NLP models, such as the one behind ChatGPT, require extensive training before they can be used. Researchers are increasingly realising that the quality of the data used plays a significant role in the performance of a language model, Nguyen explains. “When a model learns certain stereotypes, or performs poorly in specific tasks, it is often due to the data it was trained on.”

Currently, scientists still know little about how training data exactly impacts the resulting behavior of a language model. Nguyen believes that data diversity is a key predictor of a model’s behaviour. How to measure this diversity is still an open question, she says. “What characteristics should the data have, and how do these traits influence the model? For example, do the texts cover different topics, dialects, or genres?” Nguyen asks. “Sometimes, a smaller, carefully curated dataset can train a model better than a vast amount of data does.”

How do you train a language model?

Training a language model involves several stages. First, a large dataset is used, often consisting of internet data, books, or even synthetically generated texts. The model is then further trained with smaller, more specific datasets. For example, if you want to train a model to recognise hate speech, you provide it with examples of both hate speech and non-hate speech.

Measuring data diversity

In her DataDivers project, Nguyen is developing methods to accurately measure the diversity of datasets. Data diversity is a broad concept, and there has been little research on it within NLP. “Diversity is not just about representation,” Nguyen notes, “but also about factors like variation in topics, writing styles, and grammatical structures.” She plans to draw on methods from other fields, such as ecology and social sciences, where many techniques for measuring diversity have already been developed.

Nguyen will then conduct experiments to investigate how dataset diversity impacts language model performance. By training models with datasets of varying diversity levels, she will explore how data diversity affects model accuracy, its ability to handle different demographic groups, and how quickly it learns new tasks. The aim is to identify which types of diversity are most significant.

When a model learns certain stereotypes or performs poorly in specific tasks, it is often due to the data it was trained on

In the final phase of the project, Nguyen aims to adjust how language models are trained, ensuring that diversity is integrated from the start. This could be achieved by assigning more weight to certain data points within a dataset. Additionally, the way data is collected could be modified to enhance the diversity of the dataset.

Hate speech

Data diversity may be particularly important for language models designed to detect hate speech on social media platforms. Sometimes, these models become overly sensitive to patterns that should not be relevant. Nguyen explains that models can inadvertently associate names or certain topics with hate speech, even when those features are irrelevant. She expects that more diverse training data could help avoid these kinds of mistakes.

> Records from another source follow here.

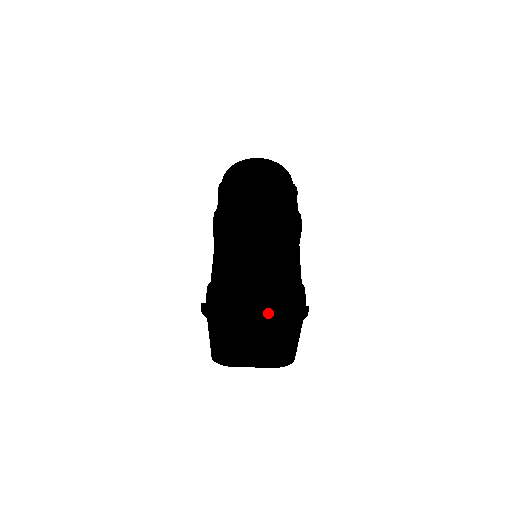
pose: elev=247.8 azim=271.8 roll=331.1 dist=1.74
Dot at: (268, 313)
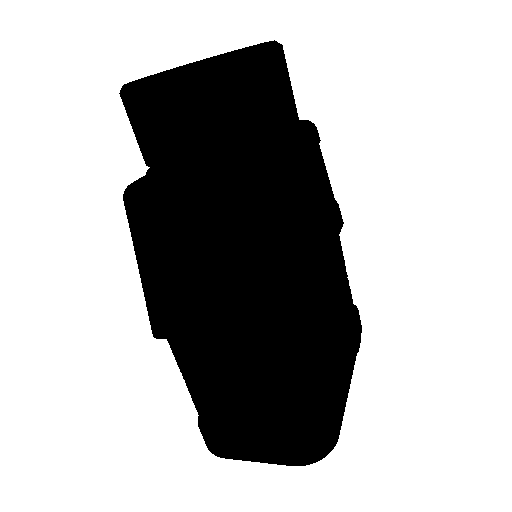
Dot at: occluded
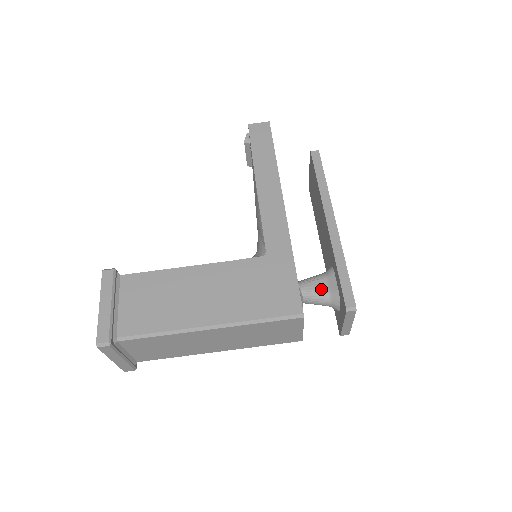
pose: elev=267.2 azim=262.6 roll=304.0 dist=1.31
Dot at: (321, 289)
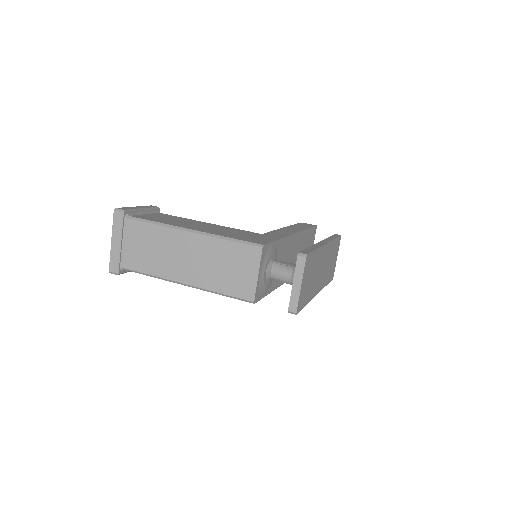
Dot at: (290, 265)
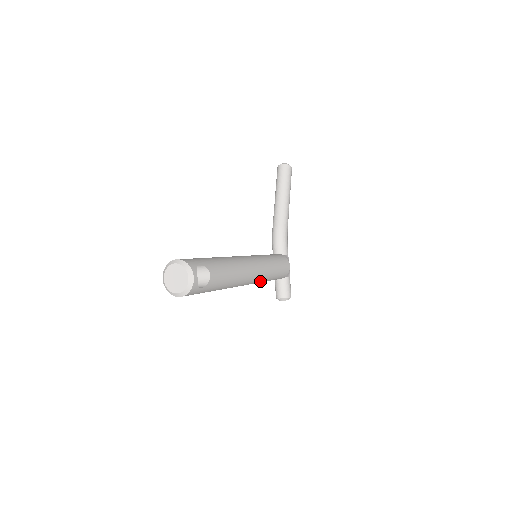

Nguyen also believes that data diversity can improve a model’s ability to perform well on data different from their training data. For instance, language models tend to perform well in standard language, but struggle with dialects. Additionally, language models can generalise better when they are exposed to more diverse datasets. “It’s just like learning a new language: if you only read news articles or sports reports, your vocabulary will be limited, and you’ll have less understanding of the language in other areas”, Nguyen explains.

The learning process of a language model can be compared to someone learning a new language: if you only read news articles or sports reports, you’ll have a limited vocabulary and less understanding of the language than if you were to read a variety of texts

About Dong

After completing her master’s in Language Technologies at Carnegie Mellon University, Dong specialised in NLP. At Utrecht University, she works within the Natural Language Processing group, where she also leads her own lab: the NLP and Society Lab. How can social factors of language use be modeled or analysed? Together with her PhD students and UU students, she analyses online conversations and investigates whether there are signals that predict whether a conversation will go well or poorly. Or she looks into questions such as: how do we measure whether models are ‘fair’? What stereotypes do they learn? Can models recognise and understand gender-neutral pronouns? How do we evaluate language models? How can we smartly select data to train better models? Dong Nguyen is also a member of the Utrecht Young Academy.